0
votes

So I have some long data (one observation per row) of different treatments at different time points. I would like to make the plot shown below where each line represents a treatment over time. The line should be the mean. I have some experience with ggplot but my knowledge only allows me to only make this graph when there is only single observations for each treatment group at each time step (geom_line).

enter image description here

It is a graph with time on the x axis, y for the response value and then the treatments are each in a different colour (with 3 dots at each time for each treatment (n=3) and a line following the average of these three values).

1
Please provide an example of your data in order to better understand what needs to be done. Also you can provide a link to your image, and someone will edit your question to display the image.Phil
Thank you, it is from a paper I was reading. Here is the image: imgur.com/h8KfyfpArtically
Please, add an example to clarify your question.hamed baziyad
Uploaded your image (once edit is approved). Please, can you share your dataset in the question as well? Make sure you share in a format that can be replicated, such as typing dput(your.data) in the console and pasting the output in the body of your question (formatted as code, please). Finally, you mentioned you were able to create a plot - can you share that too? If not, at least share the code used to create it and we can help.chemdork123

1 Answers

0
votes

There are two approaches you can use, depending on your data set. In the absence of your data, I'll show you both using the iris dataset. It's not the best example dataset for this, but... it works to demonstrate these methods.

First, the basic plot:

p <- ggplot(iris, aes(Sepal.Length, Sepal.Width, color=Species)) + theme_bw() +
  geom_line()
p

enter image description here

So there's the general way to generate the plot. From your description of your dataset, it seems you have an x, y, and treatment column that should correspond to the code above as iris$Sepal.Length, iris$Sepal.Width and iris$Species, respectively.

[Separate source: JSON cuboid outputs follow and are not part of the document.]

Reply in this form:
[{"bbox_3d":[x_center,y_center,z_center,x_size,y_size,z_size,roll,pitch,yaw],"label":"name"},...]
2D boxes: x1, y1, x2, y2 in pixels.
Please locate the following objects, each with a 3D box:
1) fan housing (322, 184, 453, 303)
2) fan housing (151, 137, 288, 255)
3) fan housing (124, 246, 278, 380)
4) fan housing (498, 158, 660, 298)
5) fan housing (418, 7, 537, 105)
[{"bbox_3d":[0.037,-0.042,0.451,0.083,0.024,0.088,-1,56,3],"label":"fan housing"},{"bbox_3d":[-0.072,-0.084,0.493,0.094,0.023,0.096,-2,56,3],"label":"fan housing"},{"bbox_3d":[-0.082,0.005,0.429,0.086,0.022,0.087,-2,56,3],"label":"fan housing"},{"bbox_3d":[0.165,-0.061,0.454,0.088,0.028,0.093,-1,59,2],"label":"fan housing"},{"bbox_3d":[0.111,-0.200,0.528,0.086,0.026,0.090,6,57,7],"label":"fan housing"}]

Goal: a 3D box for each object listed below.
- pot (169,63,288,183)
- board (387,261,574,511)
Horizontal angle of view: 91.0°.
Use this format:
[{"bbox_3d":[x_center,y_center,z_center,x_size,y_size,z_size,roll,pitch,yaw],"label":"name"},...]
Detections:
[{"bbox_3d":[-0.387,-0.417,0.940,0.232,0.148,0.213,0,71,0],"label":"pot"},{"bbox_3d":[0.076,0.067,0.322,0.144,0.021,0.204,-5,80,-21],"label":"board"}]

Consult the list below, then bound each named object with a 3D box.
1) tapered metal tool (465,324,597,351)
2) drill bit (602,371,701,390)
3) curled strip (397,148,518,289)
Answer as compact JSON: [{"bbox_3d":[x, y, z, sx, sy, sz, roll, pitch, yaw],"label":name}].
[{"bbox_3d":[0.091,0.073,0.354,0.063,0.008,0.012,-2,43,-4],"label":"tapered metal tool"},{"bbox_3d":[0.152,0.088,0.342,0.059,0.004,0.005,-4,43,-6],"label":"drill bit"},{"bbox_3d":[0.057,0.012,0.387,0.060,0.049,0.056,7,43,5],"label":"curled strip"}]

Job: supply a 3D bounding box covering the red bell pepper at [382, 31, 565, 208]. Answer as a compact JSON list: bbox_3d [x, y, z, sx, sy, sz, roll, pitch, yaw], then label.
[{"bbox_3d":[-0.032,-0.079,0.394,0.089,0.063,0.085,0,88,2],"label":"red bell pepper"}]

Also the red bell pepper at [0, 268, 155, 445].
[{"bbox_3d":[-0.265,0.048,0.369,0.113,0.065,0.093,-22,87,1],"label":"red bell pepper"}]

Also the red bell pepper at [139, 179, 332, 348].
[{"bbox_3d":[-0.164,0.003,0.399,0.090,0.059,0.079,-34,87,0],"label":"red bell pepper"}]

Method 1: Overlay a Plot of Aggregate Data

The first method has more prep work upfront, but sometimes it's just straightforward to use. The idea is that you create a separate dataframe holding your summary data and then plot that as a separate call to geom_line(). The advantage of this method is that you have access directly to the summary data, and it is therefore relatively easy to access an individual data point among that dataset. So, if you plan to do any further plotting or analysis of the summary data... this might be the way to go.

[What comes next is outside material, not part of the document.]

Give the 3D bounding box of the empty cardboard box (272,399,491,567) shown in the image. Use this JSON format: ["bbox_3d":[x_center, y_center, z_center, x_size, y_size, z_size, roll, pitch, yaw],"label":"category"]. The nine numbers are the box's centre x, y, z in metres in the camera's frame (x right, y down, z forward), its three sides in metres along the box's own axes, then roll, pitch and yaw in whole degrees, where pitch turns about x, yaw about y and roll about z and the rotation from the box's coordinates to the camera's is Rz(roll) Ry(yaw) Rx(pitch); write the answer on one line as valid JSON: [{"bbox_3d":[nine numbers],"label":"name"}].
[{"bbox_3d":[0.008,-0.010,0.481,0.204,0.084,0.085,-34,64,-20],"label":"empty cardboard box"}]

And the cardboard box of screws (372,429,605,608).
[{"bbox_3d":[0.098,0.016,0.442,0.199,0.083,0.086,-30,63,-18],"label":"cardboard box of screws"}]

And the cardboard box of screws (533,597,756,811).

Create your summary dataset. There are lots of methods to do this - here I'm using dplyr methods:

library(dplyr)

iris_summary <- iris %>%
  group_by(Sepal.Length) %>%
  summarize(mean_width=mean(Sepal.Width))

Then create the plot by adding another call to geom_line(), but specifying the data= field to correspond to the summary dataset, iris_summary. In addition, you will need to reference the y= aesthetic, since it is now called iris_summary$mean_width instead of iris_summary$Sepal.Width:

p1 <- p +
  geom_line(
    data=iris_summary,
    aes(y=mean_width),
    color='black', size=1
  )
p1

enter image description here

Method 2: Use stat_summary()

The second method is very straightforward, but does not make it simple to access and do anything with the aggregated data. If all you want to do is plot that summary data as a line, then this is definitely the simplest.

p2 <- p +
  stat_summary(
    geom='line', fun=mean, aes(group=1),
    size=1, color='black'
  )
p2

I'm not showing the plot, since the result is identical to that of p1 using Method 1 above.